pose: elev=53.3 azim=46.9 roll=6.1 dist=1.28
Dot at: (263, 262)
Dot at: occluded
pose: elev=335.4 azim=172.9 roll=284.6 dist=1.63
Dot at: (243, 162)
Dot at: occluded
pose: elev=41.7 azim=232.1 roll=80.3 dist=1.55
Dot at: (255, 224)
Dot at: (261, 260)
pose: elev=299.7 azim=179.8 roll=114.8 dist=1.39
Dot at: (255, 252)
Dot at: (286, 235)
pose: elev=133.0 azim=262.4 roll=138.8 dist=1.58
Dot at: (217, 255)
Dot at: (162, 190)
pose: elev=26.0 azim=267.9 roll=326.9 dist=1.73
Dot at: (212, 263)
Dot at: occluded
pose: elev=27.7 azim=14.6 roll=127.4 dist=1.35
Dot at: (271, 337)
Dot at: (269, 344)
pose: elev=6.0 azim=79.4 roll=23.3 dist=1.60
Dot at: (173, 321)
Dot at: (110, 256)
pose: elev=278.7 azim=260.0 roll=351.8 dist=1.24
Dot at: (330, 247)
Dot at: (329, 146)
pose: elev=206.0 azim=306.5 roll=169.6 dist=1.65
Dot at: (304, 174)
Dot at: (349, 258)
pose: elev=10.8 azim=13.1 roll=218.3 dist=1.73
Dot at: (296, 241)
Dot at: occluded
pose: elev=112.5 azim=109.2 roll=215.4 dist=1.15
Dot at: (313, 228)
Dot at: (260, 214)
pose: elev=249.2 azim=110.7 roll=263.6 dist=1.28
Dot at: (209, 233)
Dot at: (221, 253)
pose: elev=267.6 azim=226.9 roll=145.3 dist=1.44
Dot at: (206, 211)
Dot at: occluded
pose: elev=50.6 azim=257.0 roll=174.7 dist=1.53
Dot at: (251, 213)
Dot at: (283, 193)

What you need to do: Output every line of the entries above as a JSON array of strings, one string per line, with blank lines omitted.

Complete answer:
[
  "pose: elev=53.3 azim=46.9 roll=6.1 dist=1.28",
  "Dot at: (263, 262)",
  "Dot at: occluded",
  "pose: elev=335.4 azim=172.9 roll=284.6 dist=1.63",
  "Dot at: (243, 162)",
  "Dot at: occluded",
  "pose: elev=41.7 azim=232.1 roll=80.3 dist=1.55",
  "Dot at: (255, 224)",
  "Dot at: (261, 260)",
  "pose: elev=299.7 azim=179.8 roll=114.8 dist=1.39",
  "Dot at: (255, 252)",
  "Dot at: (286, 235)",
  "pose: elev=133.0 azim=262.4 roll=138.8 dist=1.58",
  "Dot at: (217, 255)",
  "Dot at: (162, 190)",
  "pose: elev=26.0 azim=267.9 roll=326.9 dist=1.73",
  "Dot at: (212, 263)",
  "Dot at: occluded",
  "pose: elev=27.7 azim=14.6 roll=127.4 dist=1.35",
  "Dot at: (271, 337)",
  "Dot at: (269, 344)",
  "pose: elev=6.0 azim=79.4 roll=23.3 dist=1.60",
  "Dot at: (173, 321)",
  "Dot at: (110, 256)",
  "pose: elev=278.7 azim=260.0 roll=351.8 dist=1.24",
  "Dot at: (330, 247)",
  "Dot at: (329, 146)",
  "pose: elev=206.0 azim=306.5 roll=169.6 dist=1.65",
  "Dot at: (304, 174)",
  "Dot at: (349, 258)",
  "pose: elev=10.8 azim=13.1 roll=218.3 dist=1.73",
  "Dot at: (296, 241)",
  "Dot at: occluded",
  "pose: elev=112.5 azim=109.2 roll=215.4 dist=1.15",
  "Dot at: (313, 228)",
  "Dot at: (260, 214)",
  "pose: elev=249.2 azim=110.7 roll=263.6 dist=1.28",
  "Dot at: (209, 233)",
  "Dot at: (221, 253)",
  "pose: elev=267.6 azim=226.9 roll=145.3 dist=1.44",
  "Dot at: (206, 211)",
  "Dot at: occluded",
  "pose: elev=50.6 azim=257.0 roll=174.7 dist=1.53",
  "Dot at: (251, 213)",
  "Dot at: (283, 193)"
]